Aggregate Metrics Hide Failures

97% overall can mask one failing document type.

The Headline Number Lies

Your extraction pipeline reports 97% accuracy. The dashboard is green, the stakeholders are happy, and someone proposes turning off human review entirely.

Stop. A single aggregate number is one of the most dangerous artifacts in a production Claude system. That 97% is an average over a mixed population. Averages are excellent at smoothing away exactly the failures that hurt you most.

In this lesson you'll learn why aggregate-only accuracy is a documented anti-pattern, and what to measure instead before you automate human oversight away.

Anatomy of a Misleading Average

Imagine your pipeline processes three document types in equal volume. The blended score is 97%. Looks uniform, right?

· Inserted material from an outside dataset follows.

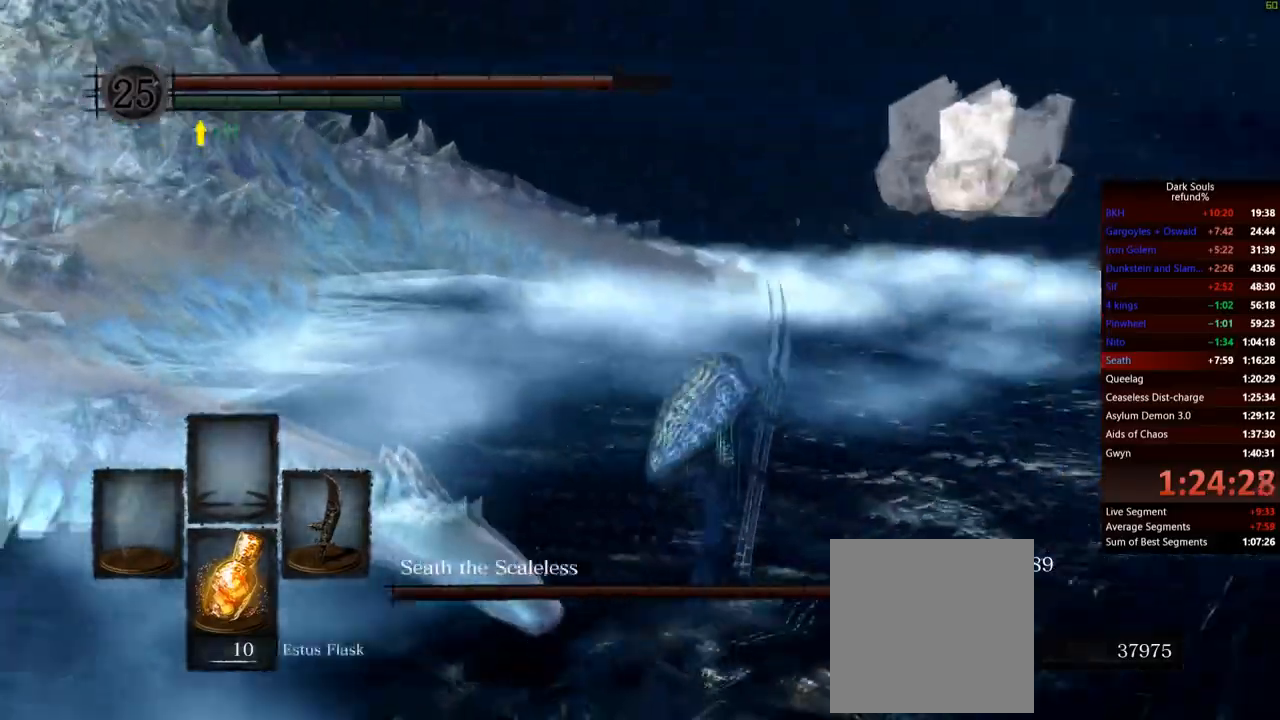
{"buttons": ["B"], "left_stick": "up", "right_stick": "center", "events": [[150, "right_stick", "center"], [183, "left_stick", "up"]]}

But blended numbers are weighted by volume, not by risk. A small, high-stakes document type can be drowned out entirely. The aggregate tells you nothing about where the 3% of errors land — and in practice, errors are almost never spread evenly.

# Same 97% aggregate, two very different realities
docs = {
    "invoices":   {"n": 1000, "correct": 990},  # 99.0%
    "receipts":   {"n": 1000, "correct": 985},  # 98.5%
    "contracts":  {"n": 1000, "correct": 935},  # 93.5%
}
total = sum(d["n"] for d in docs.values())
hits = sum(d["correct"] for d in docs.values())
print(f"aggregate = {hits/total:.1%}")  # 97.0% — hides contracts
for name, d in docs.items():
    print(name, f"{d['correct']/d['n']:.1%}")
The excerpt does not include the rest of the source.